Apartheid is not forgotten, but the concert has more to do with the caroming wit of Mr. Simon's lyrics and the buoyant-sounding music of South Africa's black workers, a combination that keeps wriggling free of expectations.
What makes the ''Graceland'' tour a milestone is the liveliest, gutsiest backup he has ever had. The band, featuring the South African guitarist Chikapa (Ray) Phiri, bounces and percolates and chatters, whether it's playing mbaqanga (township pop), other South African styles or African-American hybrids. (What seems to have attracted Mr. Simon to mbaqanga, along with the irresistible groove, is the way vocal lines add extra syllables just where American ears least expect it.) For vocals, Mr. Simon is joined by three South African women and by the remarkable 10-man Ladysmith Black Mambazo, South Africa's pre-eminent Zulu choir, which sings in resonant, cathedral-organ chords.
In a tradition of competitive singing called iscathamiya, Zulu choruses do dance routines while they harmonize, and Ladysmith Black Mambazo, led by Joseph Shabalala, has great moves. Ladysmith's own unaccompanied selections, in Zulu, call for singing and pointing and soft-shoeing that might steal the show but for the language barrier. The choir also supplies harmonies, and Rockettes-defying footwork, for songs from ''Graceland.''
The concert features two musicians in political exile from South Africa, the singer Miriam Makeba (who was slightly hoarse on Saturday) and the flugelhornist Hugh Masekela. In the two-hour-plus concert, all the performers appeared together and in various combinations.

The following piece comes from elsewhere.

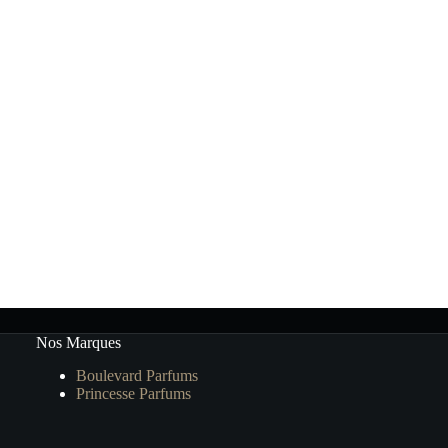
Nos Marques
Boulevard Parfums
Princesse Parfums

Direct comments condemning apartheid were made only by Mr. Masekela and Ms. Makeba, clearly a conscious choice. Ms. Makeba sang ''Soweto Blues'' by Mr. Masekela, a bitter song about the 1976 uprising; Mr. Masekela performed a song about Nelson Mandela, the long imprisoned leader of the African National Congress, and the stark ''Stimela,'' depicting the train that brings mine workers into South Africa. (Mr. Masekela also had the show's dud, a pop-jazz ballad by Jon Lucien.) Mr. Simon, the only white performer, addressed racial issues more indirectly. Along with hints in the album's lyrics, on stage he segued his own ''Gumboots'' into ''Whispering Bells'' by the Del-Vikings, from 1957. Hundreds of other 1950's songs fit the three-chord pattern of ''Gumboots,'' but the Del-Vikings are remembered as a racially integrated group.
The show ends on an earnest note, with a Ladysmith Black Mambazo hymn that prays for peace followed by ''God Bless Africa,'' identified as an African national anthem. But the band's limber mbaqanga and Ladysmith Black Mambazo's exuberant story-songs are also signs of the unquenchable spirit of the South African majority.